Started Early, Took My Dog _2.jpg

Barry went into the Best Western, his warrant card blazing a trail ahead of him. The woman behind the desk was taken aback by his bullish entrance. She was wearing full air-hostess make-up, a suit that was a size too small for her and had her hair pinned up in a style so complicated it had surely needed a couple of Victorian ladies’ maids to arrange it that morning. On the lapel of the jacket was a badge that said Concierge, as if it might be her name. Barry remembered when hotel concierges were all unscrupulous middle-aged blokes who were on the take left, right and centre.

‘Well, I thought he was a bit strange?’

‘Strange? How?’ Barry asked. Barry didn’t think there was anything left in the world that would seem strange to him these days. She was an Aussie. They were everywhere.

‘Bit, I don’t know, paranoid? He always looked as if he was sneaking around. One time I thought he had something concealed in his jacket and he always carried his bag with him, a rucksack. You think “terrorist” these days, don’t you? He definitely seemed a bit dodgy. What did he do?’

‘I don’t know yet,’ Barry said. ‘If I could just get a look at his room?’

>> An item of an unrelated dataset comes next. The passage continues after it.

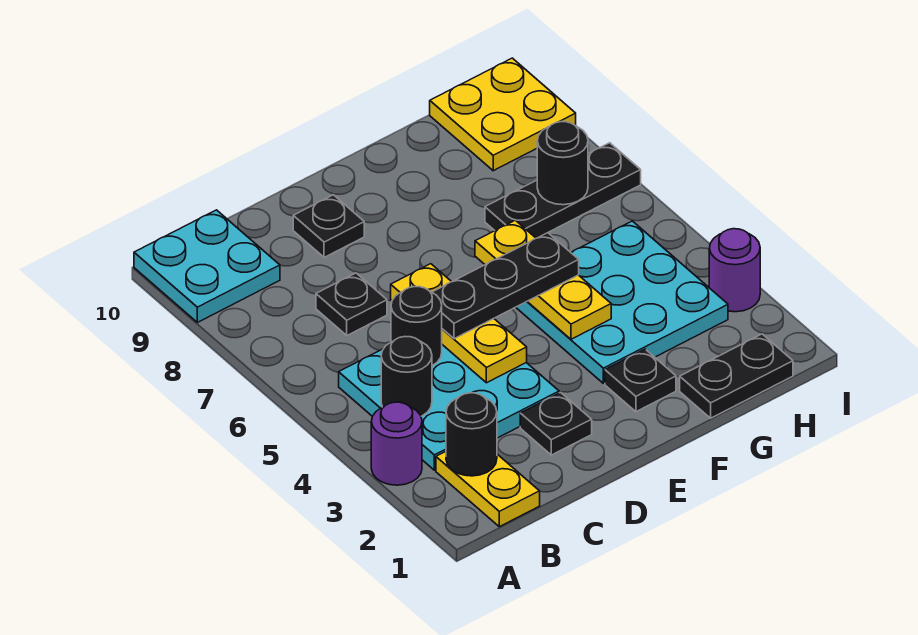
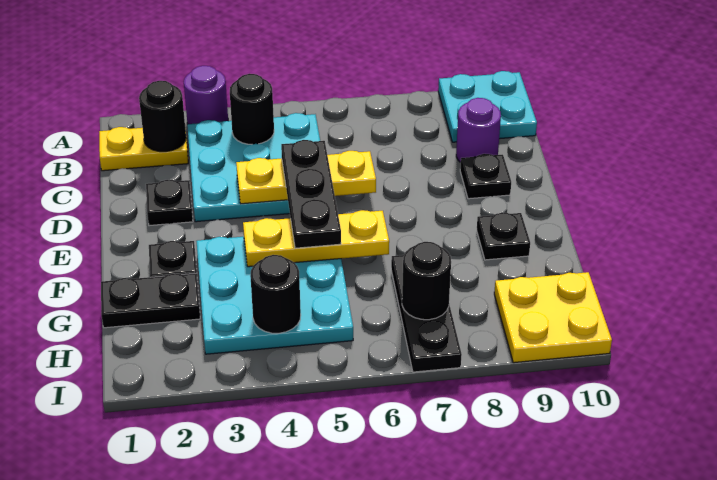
black 1x1 round brick [391,287,442,366] -> black 1x1 round brick moved to [250,255,301,333]
black 1x1 plate [316,273,387,335] -> black 1x1 plate moved to [477,213,530,260]
black 1x2 plate [680,334,793,418] -> black 1x2 plate turned to [101,273,200,328]
purple 1x1 round brick [709,229,760,312] -> purple 1x1 round brick moved to [456,98,501,162]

There was nothing in the hotel room. The Jackson bloke had checked out early this morning and the chambermaid who had cleaned had done a good job. Barry couldn’t see any helpful clues as to who he really was – no pubic hairs curled up in the corner of the bathroom or a big greasy thumbprint on the underside of the toilet seat. He had left nothing behind, apparently, apart from a generous tip for the maid. Shame he hadn’t left a note pinned to the wall explaining what exactly he was up to.

Barry took a miniature of vodka from the minibar and sat on the single bed and drank it down in one. He felt tired all the time. He put his head in his hands and stared at the carpet, noticed something the chambermaid had missed – a hair. It didn’t look human. He tweezered it up with his fingers and examined it closely. Looked like a dog hair.